- [WORK ORDER]
Every line holding the string "もうすぐ年末年始" is to be copied from the entries below.

Stored entries:
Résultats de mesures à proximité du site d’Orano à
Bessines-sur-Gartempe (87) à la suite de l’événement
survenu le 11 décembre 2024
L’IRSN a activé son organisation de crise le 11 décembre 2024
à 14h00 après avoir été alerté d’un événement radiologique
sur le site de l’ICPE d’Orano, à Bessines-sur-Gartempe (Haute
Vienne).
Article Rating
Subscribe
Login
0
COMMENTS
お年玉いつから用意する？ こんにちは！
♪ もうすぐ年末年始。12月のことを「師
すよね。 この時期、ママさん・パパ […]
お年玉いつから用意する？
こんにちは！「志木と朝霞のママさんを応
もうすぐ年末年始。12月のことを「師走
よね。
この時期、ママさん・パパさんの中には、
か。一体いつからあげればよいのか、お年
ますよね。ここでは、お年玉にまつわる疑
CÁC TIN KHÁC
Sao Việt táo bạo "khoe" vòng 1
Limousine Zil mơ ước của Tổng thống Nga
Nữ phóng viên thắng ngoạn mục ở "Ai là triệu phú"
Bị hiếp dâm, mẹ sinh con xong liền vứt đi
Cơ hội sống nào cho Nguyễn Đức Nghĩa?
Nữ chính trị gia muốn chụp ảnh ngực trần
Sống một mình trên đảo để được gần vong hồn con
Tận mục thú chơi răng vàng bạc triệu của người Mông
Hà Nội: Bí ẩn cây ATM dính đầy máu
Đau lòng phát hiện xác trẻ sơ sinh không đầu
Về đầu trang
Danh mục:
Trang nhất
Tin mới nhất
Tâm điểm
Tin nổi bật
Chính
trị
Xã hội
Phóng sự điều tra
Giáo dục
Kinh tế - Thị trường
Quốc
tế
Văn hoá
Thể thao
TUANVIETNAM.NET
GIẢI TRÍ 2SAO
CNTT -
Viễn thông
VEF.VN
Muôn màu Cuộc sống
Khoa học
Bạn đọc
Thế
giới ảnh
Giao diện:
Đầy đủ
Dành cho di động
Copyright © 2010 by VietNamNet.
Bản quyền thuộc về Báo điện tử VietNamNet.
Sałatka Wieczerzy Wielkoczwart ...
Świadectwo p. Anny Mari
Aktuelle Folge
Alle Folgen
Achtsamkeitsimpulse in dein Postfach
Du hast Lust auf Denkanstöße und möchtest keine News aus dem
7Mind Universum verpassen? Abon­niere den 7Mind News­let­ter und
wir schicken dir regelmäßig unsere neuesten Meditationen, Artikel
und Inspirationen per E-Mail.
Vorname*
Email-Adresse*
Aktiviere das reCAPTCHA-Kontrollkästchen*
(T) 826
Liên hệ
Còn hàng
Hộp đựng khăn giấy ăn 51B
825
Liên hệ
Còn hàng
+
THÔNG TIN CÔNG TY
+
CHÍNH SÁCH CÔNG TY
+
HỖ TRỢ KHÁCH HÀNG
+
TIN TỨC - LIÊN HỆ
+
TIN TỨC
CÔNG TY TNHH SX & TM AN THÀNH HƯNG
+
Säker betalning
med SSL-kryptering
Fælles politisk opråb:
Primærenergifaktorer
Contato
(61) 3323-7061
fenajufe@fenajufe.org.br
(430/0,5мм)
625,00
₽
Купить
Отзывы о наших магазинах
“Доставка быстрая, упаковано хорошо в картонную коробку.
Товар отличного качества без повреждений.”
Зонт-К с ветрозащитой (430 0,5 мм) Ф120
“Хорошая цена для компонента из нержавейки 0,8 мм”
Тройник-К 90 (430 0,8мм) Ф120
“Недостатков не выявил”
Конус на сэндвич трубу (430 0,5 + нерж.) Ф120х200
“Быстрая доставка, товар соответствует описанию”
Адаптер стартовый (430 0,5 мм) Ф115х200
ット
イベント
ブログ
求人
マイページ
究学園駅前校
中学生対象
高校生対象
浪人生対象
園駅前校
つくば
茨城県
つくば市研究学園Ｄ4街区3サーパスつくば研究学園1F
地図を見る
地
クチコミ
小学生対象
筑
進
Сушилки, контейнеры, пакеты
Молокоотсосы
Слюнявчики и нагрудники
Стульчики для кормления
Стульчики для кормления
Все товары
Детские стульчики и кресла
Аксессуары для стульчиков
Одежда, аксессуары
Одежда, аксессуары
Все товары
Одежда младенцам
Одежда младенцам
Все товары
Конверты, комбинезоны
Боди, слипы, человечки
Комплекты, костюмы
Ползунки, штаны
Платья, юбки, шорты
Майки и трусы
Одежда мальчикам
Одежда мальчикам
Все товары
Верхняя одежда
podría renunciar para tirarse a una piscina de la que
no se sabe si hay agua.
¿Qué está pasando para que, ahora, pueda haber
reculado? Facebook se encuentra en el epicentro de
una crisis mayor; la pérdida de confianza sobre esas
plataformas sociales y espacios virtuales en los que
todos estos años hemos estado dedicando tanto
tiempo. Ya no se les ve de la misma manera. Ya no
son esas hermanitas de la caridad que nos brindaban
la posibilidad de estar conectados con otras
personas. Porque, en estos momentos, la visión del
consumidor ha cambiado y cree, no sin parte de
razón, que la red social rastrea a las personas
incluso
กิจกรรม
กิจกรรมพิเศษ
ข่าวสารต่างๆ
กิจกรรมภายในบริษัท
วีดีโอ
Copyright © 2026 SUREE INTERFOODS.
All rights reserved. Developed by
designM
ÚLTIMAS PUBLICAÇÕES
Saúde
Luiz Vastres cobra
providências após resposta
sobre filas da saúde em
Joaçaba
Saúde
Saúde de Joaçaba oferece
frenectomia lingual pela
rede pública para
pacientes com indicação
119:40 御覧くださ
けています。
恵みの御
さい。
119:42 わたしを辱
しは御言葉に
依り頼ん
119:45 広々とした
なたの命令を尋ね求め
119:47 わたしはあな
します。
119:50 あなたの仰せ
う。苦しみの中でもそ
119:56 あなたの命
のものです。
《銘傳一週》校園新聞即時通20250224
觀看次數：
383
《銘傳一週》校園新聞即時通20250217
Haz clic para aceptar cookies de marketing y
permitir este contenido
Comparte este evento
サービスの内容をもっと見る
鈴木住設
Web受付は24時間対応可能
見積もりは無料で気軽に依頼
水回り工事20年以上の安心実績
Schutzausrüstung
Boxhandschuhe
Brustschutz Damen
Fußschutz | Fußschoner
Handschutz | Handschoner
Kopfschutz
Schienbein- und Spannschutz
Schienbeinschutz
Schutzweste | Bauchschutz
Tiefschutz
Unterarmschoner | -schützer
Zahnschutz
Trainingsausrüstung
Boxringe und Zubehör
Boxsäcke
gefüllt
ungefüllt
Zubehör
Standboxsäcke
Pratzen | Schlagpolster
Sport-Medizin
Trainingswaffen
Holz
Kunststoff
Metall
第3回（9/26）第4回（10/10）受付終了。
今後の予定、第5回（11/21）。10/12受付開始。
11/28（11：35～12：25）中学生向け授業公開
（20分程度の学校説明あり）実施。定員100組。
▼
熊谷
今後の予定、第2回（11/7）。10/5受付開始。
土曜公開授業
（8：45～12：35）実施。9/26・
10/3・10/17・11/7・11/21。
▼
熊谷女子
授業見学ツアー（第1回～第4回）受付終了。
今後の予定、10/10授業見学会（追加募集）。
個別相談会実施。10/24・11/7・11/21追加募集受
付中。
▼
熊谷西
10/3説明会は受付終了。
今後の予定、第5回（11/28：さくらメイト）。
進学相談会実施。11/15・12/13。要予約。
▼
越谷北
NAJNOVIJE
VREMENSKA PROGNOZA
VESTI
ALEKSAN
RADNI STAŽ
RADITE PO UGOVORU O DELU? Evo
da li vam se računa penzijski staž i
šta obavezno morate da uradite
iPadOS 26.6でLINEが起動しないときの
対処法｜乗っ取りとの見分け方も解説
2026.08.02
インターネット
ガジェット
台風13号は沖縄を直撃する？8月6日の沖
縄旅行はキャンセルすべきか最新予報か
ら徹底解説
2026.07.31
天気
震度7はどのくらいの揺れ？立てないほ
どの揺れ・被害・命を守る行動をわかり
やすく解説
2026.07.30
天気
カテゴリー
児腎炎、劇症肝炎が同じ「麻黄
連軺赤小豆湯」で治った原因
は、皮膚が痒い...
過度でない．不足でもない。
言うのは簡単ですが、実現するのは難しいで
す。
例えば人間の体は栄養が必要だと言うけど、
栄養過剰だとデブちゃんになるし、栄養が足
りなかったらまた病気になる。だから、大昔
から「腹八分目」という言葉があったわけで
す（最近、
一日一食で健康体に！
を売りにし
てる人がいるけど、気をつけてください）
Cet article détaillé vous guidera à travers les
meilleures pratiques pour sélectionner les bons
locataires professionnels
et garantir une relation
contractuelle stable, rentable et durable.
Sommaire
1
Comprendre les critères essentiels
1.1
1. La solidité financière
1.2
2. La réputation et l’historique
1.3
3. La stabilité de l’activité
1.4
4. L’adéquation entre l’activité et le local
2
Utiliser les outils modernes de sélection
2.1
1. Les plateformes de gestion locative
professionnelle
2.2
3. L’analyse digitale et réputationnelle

- [RESPONSE FOR THIS EXERCISE]
♪ もうすぐ年末年始。12月のことを「師
もうすぐ年末年始。12月のことを「師走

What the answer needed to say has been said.